■ **TASK DESCRIPTION**
Print the full set of records below, character for character and picture-free.

(Images with keypoint coordinates)

****************

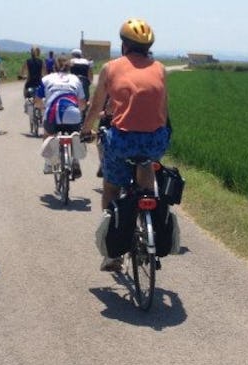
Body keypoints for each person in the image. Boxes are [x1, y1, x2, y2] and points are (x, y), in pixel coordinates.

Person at [82, 18, 169, 271]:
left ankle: (112, 254)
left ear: (124, 46)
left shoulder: (110, 68)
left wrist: (86, 130)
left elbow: (96, 106)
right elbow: (163, 110)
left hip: (123, 141)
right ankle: (148, 212)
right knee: (146, 171)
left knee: (110, 187)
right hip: (155, 141)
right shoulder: (161, 68)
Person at [35, 55, 86, 178]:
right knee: (75, 133)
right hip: (72, 114)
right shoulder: (76, 79)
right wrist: (80, 110)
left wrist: (42, 107)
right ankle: (75, 160)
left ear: (54, 66)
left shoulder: (46, 79)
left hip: (53, 114)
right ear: (69, 67)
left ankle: (48, 163)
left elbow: (37, 101)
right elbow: (82, 103)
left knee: (47, 135)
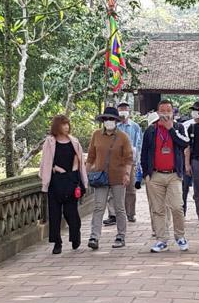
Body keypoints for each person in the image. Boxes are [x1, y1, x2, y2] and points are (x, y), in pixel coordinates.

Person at [142, 99, 191, 252]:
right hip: (155, 175)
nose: (165, 114)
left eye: (168, 110)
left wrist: (171, 129)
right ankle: (161, 239)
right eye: (162, 111)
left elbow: (185, 143)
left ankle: (180, 236)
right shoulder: (151, 130)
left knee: (177, 206)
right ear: (157, 112)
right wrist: (146, 174)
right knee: (158, 209)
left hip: (173, 175)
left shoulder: (178, 127)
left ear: (173, 112)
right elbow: (144, 153)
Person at [38, 114, 88, 254]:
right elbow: (46, 162)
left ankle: (75, 236)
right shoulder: (50, 142)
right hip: (55, 182)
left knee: (71, 212)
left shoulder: (74, 141)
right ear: (57, 126)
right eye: (63, 124)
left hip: (71, 180)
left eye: (67, 124)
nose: (66, 127)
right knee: (54, 214)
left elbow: (79, 161)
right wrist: (53, 170)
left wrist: (78, 177)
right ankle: (57, 242)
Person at [86, 106, 134, 250]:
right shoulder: (96, 135)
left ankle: (121, 235)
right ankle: (94, 236)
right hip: (100, 176)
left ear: (116, 121)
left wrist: (127, 174)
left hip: (118, 176)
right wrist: (85, 173)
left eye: (111, 119)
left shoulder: (123, 137)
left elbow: (129, 158)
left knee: (119, 208)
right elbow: (91, 156)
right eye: (106, 119)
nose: (108, 121)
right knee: (99, 206)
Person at [108, 101, 143, 225]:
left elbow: (139, 144)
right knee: (113, 188)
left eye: (125, 109)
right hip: (114, 162)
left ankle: (130, 214)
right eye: (121, 109)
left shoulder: (135, 127)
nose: (123, 111)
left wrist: (137, 160)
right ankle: (112, 214)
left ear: (129, 111)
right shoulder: (113, 126)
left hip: (130, 162)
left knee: (130, 189)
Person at [181, 101, 199, 215]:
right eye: (193, 110)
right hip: (187, 160)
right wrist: (186, 163)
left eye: (197, 110)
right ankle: (182, 210)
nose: (195, 113)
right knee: (184, 187)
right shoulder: (186, 125)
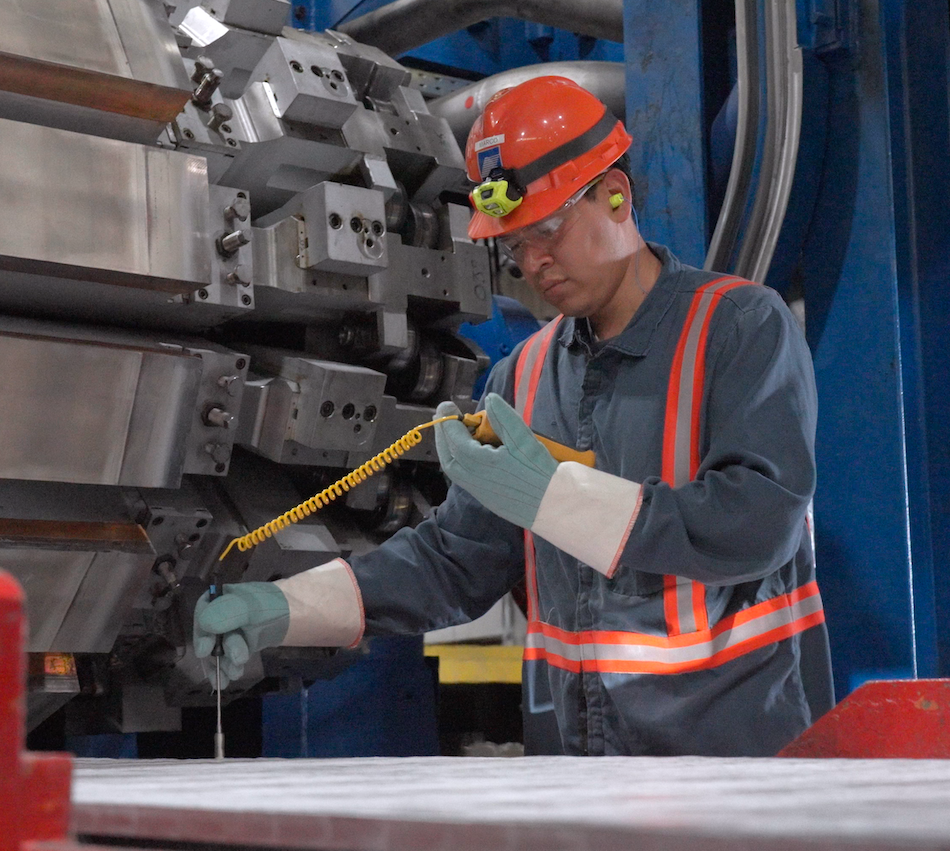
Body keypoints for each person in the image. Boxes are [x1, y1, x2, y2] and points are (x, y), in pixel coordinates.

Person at [194, 75, 832, 755]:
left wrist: (558, 500)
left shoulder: (737, 327)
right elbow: (452, 562)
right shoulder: (523, 377)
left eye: (550, 228)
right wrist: (287, 607)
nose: (534, 262)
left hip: (737, 765)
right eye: (514, 244)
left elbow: (757, 520)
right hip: (577, 771)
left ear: (616, 193)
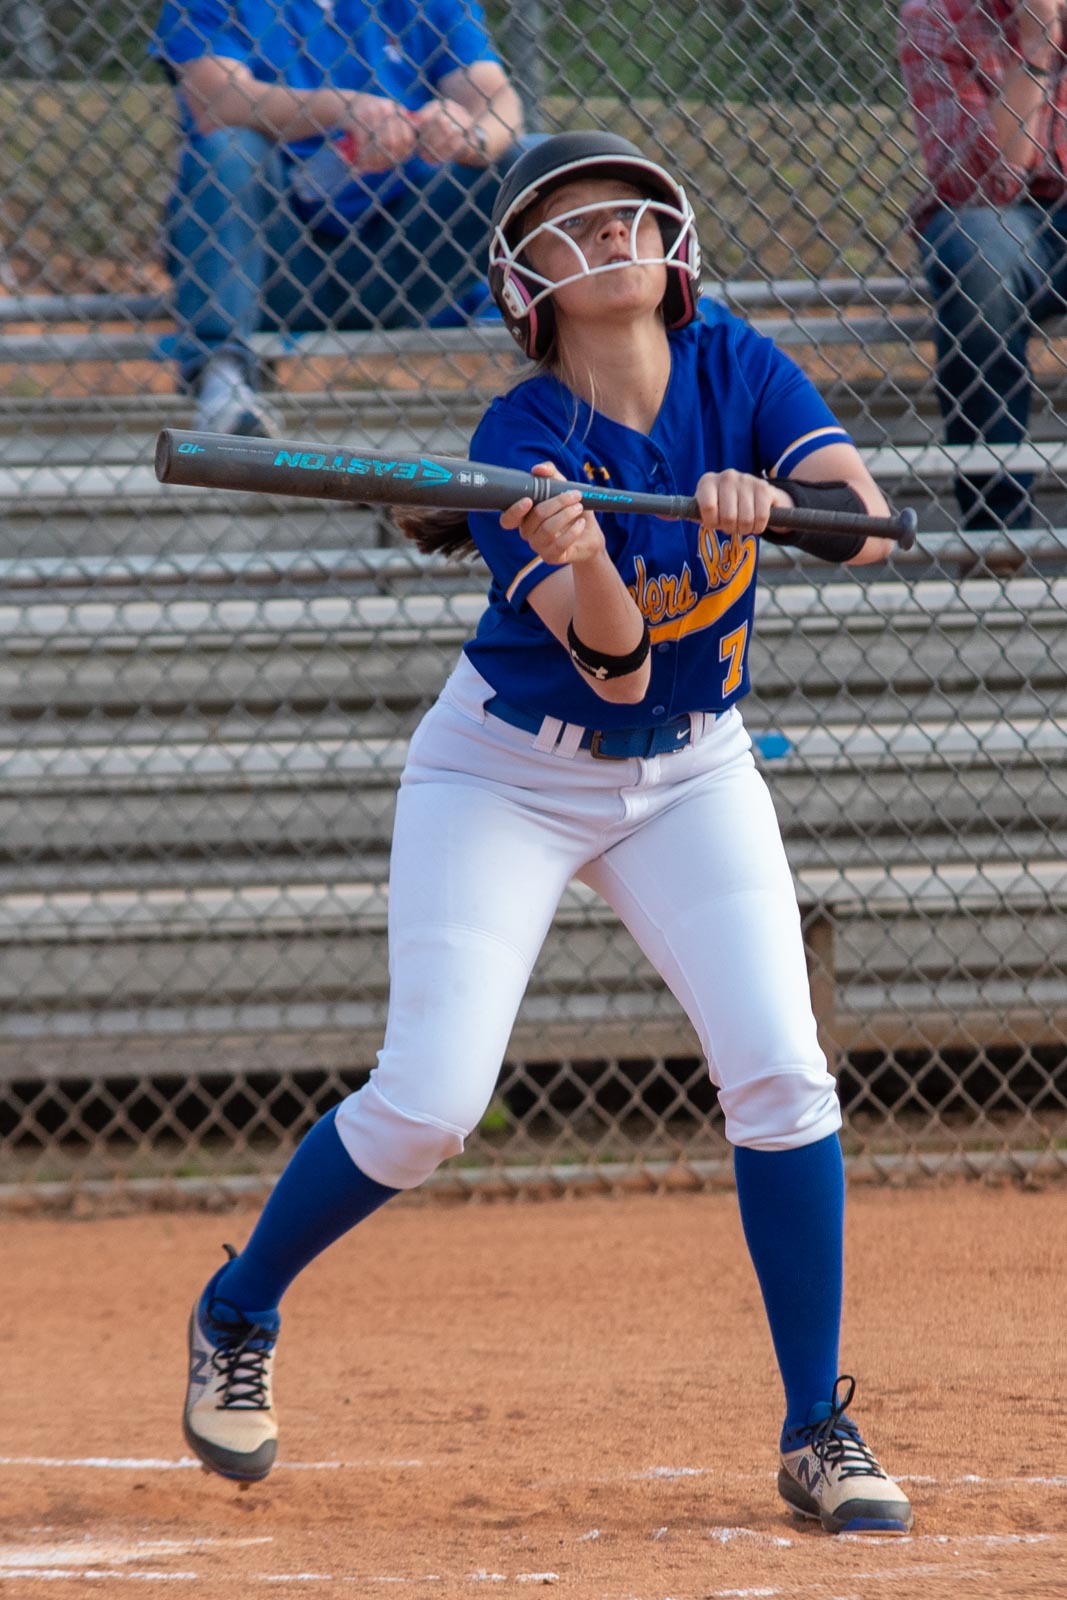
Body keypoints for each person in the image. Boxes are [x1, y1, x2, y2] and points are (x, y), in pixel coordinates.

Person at [180, 131, 914, 1538]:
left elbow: (869, 526)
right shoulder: (518, 441)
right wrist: (579, 553)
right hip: (504, 773)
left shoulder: (736, 365)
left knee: (780, 1074)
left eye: (626, 217)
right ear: (530, 285)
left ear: (670, 245)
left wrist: (775, 505)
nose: (606, 241)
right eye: (569, 232)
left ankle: (814, 1427)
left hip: (693, 771)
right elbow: (615, 671)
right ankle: (238, 1306)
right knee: (429, 1104)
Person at [154, 0, 527, 436]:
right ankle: (223, 387)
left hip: (404, 258)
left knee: (521, 163)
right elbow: (216, 100)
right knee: (229, 149)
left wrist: (467, 134)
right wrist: (344, 108)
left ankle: (558, 388)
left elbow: (499, 101)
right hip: (272, 267)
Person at [899, 0, 1067, 531]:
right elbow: (972, 184)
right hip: (996, 218)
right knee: (977, 258)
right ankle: (998, 531)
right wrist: (1037, 47)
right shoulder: (937, 16)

****************

■ **EXPECTED ANSWER**
Body keypoints for each person in the image. Boxes are [x1, y1, x2, y2] and points are (x, y), in pixel coordinates.

Person at [82, 18, 169, 271]:
left ankle: (112, 254)
left ear: (124, 46)
left shoulder: (110, 68)
left wrist: (86, 130)
left elbow: (96, 106)
right elbow: (163, 110)
left hip: (123, 141)
right ankle: (148, 212)
right knee: (146, 171)
left knee: (110, 187)
right hip: (155, 141)
right shoulder: (161, 68)
Person at [35, 55, 86, 178]:
right knee: (75, 133)
right hip: (72, 114)
right shoulder: (76, 79)
right wrist: (80, 110)
left wrist: (42, 107)
right ankle: (75, 160)
left ear: (54, 66)
left shoulder: (46, 79)
left hip: (53, 114)
right ear: (69, 67)
left ankle: (48, 163)
left elbow: (37, 101)
right elbow: (82, 103)
left knee: (47, 135)
Body keypoints for each person in the image. Boxes are [x1, y1, x2, y2] and points are (x, y), in pixel coordinates.

Person at [142, 99, 191, 252]:
right hip: (155, 175)
nose: (165, 114)
left eye: (168, 110)
left wrist: (171, 129)
right ankle: (161, 239)
right eye: (162, 111)
left elbow: (185, 143)
left ankle: (180, 236)
right shoulder: (151, 130)
left knee: (177, 206)
right ear: (157, 112)
right wrist: (146, 174)
right knee: (158, 209)
left hip: (173, 175)
left shoulder: (178, 127)
left ear: (173, 112)
right elbow: (144, 153)
Person at [38, 114, 88, 254]:
right elbow: (46, 162)
left ankle: (75, 236)
right shoulder: (50, 142)
right hip: (55, 182)
left knee: (71, 212)
left shoulder: (74, 141)
right ear: (57, 126)
right eye: (63, 124)
left hip: (71, 180)
left eye: (67, 124)
nose: (66, 127)
right knee: (54, 214)
left elbow: (79, 161)
right wrist: (53, 170)
left wrist: (78, 177)
right ankle: (57, 242)
Person at [86, 106, 134, 250]:
right shoulder: (96, 135)
left ankle: (121, 235)
right ankle: (94, 236)
right hip: (100, 176)
left ear: (116, 121)
left wrist: (127, 174)
left hip: (118, 176)
right wrist: (85, 173)
left eye: (111, 119)
left shoulder: (123, 137)
left elbow: (129, 158)
left knee: (119, 208)
right elbow: (91, 156)
right eye: (106, 119)
nose: (108, 121)
right knee: (99, 206)
Person at [108, 101, 143, 225]:
left elbow: (139, 144)
right knee: (113, 188)
left eye: (125, 109)
right hip: (114, 162)
left ankle: (130, 214)
right eye: (121, 109)
left shoulder: (135, 127)
nose: (123, 111)
left wrist: (137, 160)
right ankle: (112, 214)
left ear: (129, 111)
right shoulder: (113, 126)
left hip: (130, 162)
left knee: (130, 189)
Person at [181, 101, 199, 215]:
right eye: (193, 110)
right hip: (187, 160)
right wrist: (186, 163)
left eye: (197, 110)
right ankle: (182, 210)
nose: (195, 113)
right knee: (184, 187)
right shoulder: (186, 125)
Body keypoints for each person in the image. Boxes are [x1, y1, x2, y2] and points are (x, y), in pixel coordinates.

Person at [194, 75, 832, 755]:
left wrist: (558, 500)
left shoulder: (737, 327)
right elbow: (452, 562)
right shoulder: (523, 377)
left eye: (550, 228)
right wrist: (287, 607)
nose: (534, 262)
left hip: (737, 765)
right eye: (514, 244)
left elbow: (757, 520)
right hip: (577, 771)
left ear: (616, 193)
Body keypoints for each person in the image. Boxes are [x1, y1, x2, y2] and points are (x, y), in pixel coordinates.

Person at [180, 131, 914, 1538]:
left elbow: (869, 526)
right shoulder: (518, 441)
right wrist: (579, 553)
right hip: (504, 773)
left shoulder: (736, 365)
left knee: (780, 1074)
left eye: (626, 217)
right ear: (530, 285)
left ear: (670, 245)
left wrist: (775, 505)
nose: (606, 241)
right eye: (569, 232)
left ankle: (814, 1427)
left hip: (693, 771)
right elbow: (615, 671)
right ankle: (238, 1306)
right knee: (429, 1104)
Person at [154, 0, 527, 436]:
right ankle: (223, 387)
left hip: (404, 258)
left knee: (521, 163)
right elbow: (216, 100)
right knee: (229, 149)
left wrist: (467, 134)
right wrist: (344, 108)
left ankle: (558, 388)
left elbow: (499, 101)
right hip: (272, 267)
Person at [899, 0, 1067, 531]:
right elbow: (972, 184)
right hip: (996, 218)
right knee: (977, 258)
right ankle: (998, 531)
right wrist: (1037, 47)
right shoulder: (937, 16)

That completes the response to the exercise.